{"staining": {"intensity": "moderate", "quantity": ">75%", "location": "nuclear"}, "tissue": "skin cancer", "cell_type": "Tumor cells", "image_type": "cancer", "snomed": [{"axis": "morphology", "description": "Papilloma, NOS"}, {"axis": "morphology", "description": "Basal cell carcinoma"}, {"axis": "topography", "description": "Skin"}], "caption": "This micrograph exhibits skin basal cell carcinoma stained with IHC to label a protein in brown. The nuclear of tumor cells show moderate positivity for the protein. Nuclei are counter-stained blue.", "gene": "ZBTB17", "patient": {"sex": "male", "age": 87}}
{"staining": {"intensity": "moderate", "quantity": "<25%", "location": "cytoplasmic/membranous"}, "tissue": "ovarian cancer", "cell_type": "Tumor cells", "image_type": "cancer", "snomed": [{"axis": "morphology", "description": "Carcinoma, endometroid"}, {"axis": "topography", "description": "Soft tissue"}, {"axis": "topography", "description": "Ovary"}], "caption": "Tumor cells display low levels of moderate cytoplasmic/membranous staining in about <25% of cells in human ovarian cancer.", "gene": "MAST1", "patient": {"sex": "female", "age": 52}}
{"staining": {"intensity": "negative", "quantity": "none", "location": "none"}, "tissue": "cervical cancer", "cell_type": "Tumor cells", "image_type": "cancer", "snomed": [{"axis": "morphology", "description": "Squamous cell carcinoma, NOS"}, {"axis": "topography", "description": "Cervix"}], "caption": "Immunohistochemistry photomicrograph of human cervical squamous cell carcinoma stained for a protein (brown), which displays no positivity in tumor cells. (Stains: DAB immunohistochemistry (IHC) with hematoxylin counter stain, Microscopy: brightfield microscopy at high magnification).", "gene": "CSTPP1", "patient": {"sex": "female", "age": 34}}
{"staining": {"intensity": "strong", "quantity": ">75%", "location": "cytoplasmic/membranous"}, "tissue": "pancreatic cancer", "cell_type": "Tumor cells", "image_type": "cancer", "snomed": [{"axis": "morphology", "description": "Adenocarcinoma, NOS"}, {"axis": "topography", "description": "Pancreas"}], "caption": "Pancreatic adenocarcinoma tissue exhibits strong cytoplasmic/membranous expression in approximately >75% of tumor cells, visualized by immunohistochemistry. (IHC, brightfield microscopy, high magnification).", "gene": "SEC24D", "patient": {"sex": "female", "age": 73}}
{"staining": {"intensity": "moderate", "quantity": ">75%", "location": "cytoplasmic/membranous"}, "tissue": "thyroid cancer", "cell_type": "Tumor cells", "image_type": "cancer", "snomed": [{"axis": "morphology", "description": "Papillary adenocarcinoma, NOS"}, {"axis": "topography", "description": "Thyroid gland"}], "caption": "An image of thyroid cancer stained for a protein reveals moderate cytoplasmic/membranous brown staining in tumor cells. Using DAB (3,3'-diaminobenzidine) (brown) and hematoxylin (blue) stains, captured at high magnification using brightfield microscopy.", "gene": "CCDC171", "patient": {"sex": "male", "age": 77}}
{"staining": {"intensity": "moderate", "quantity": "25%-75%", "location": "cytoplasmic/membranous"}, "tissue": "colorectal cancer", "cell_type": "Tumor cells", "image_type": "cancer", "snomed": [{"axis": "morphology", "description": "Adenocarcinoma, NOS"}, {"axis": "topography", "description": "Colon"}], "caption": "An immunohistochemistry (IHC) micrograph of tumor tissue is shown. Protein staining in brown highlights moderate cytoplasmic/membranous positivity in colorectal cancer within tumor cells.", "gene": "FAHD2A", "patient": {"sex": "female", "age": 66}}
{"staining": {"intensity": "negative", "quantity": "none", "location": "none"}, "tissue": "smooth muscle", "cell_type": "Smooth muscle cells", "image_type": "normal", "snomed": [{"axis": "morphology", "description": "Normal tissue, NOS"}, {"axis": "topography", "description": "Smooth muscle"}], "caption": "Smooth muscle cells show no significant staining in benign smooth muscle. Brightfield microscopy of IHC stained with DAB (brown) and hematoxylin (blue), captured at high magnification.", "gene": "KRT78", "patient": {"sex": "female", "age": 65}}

----

» **WHAT YOU SHOULD DO**
Leave out every line above except those from the line with "adenocarcinoma tissue exhibits" up to and including the line with "immunohistochemistry (IHC) micrograph", and copy those exactly.

» **YOUR SOLUTION**
{"staining": {"intensity": "strong", "quantity": ">75%", "location": "cytoplasmic/membranous"}, "tissue": "pancreatic cancer", "cell_type": "Tumor cells", "image_type": "cancer", "snomed": [{"axis": "morphology", "description": "Adenocarcinoma, NOS"}, {"axis": "topography", "description": "Pancreas"}], "caption": "Pancreatic adenocarcinoma tissue exhibits strong cytoplasmic/membranous expression in approximately >75% of tumor cells, visualized by immunohistochemistry. (IHC, brightfield microscopy, high magnification).", "gene": "SEC24D", "patient": {"sex": "female", "age": 73}}
{"staining": {"intensity": "moderate", "quantity": ">75%", "location": "cytoplasmic/membranous"}, "tissue": "thyroid cancer", "cell_type": "Tumor cells", "image_type": "cancer", "snomed": [{"axis": "morphology", "description": "Papillary adenocarcinoma, NOS"}, {"axis": "topography", "description": "Thyroid gland"}], "caption": "An image of thyroid cancer stained for a protein reveals moderate cytoplasmic/membranous brown staining in tumor cells. Using DAB (3,3'-diaminobenzidine) (brown) and hematoxylin (blue) stains, captured at high magnification using brightfield microscopy.", "gene": "CCDC171", "patient": {"sex": "male", "age": 77}}
{"staining": {"intensity": "moderate", "quantity": "25%-75%", "location": "cytoplasmic/membranous"}, "tissue": "colorectal cancer", "cell_type": "Tumor cells", "image_type": "cancer", "snomed": [{"axis": "morphology", "description": "Adenocarcinoma, NOS"}, {"axis": "topography", "description": "Colon"}], "caption": "An immunohistochemistry (IHC) micrograph of tumor tissue is shown. Protein staining in brown highlights moderate cytoplasmic/membranous positivity in colorectal cancer within tumor cells.", "gene": "FAHD2A", "patient": {"sex": "female", "age": 66}}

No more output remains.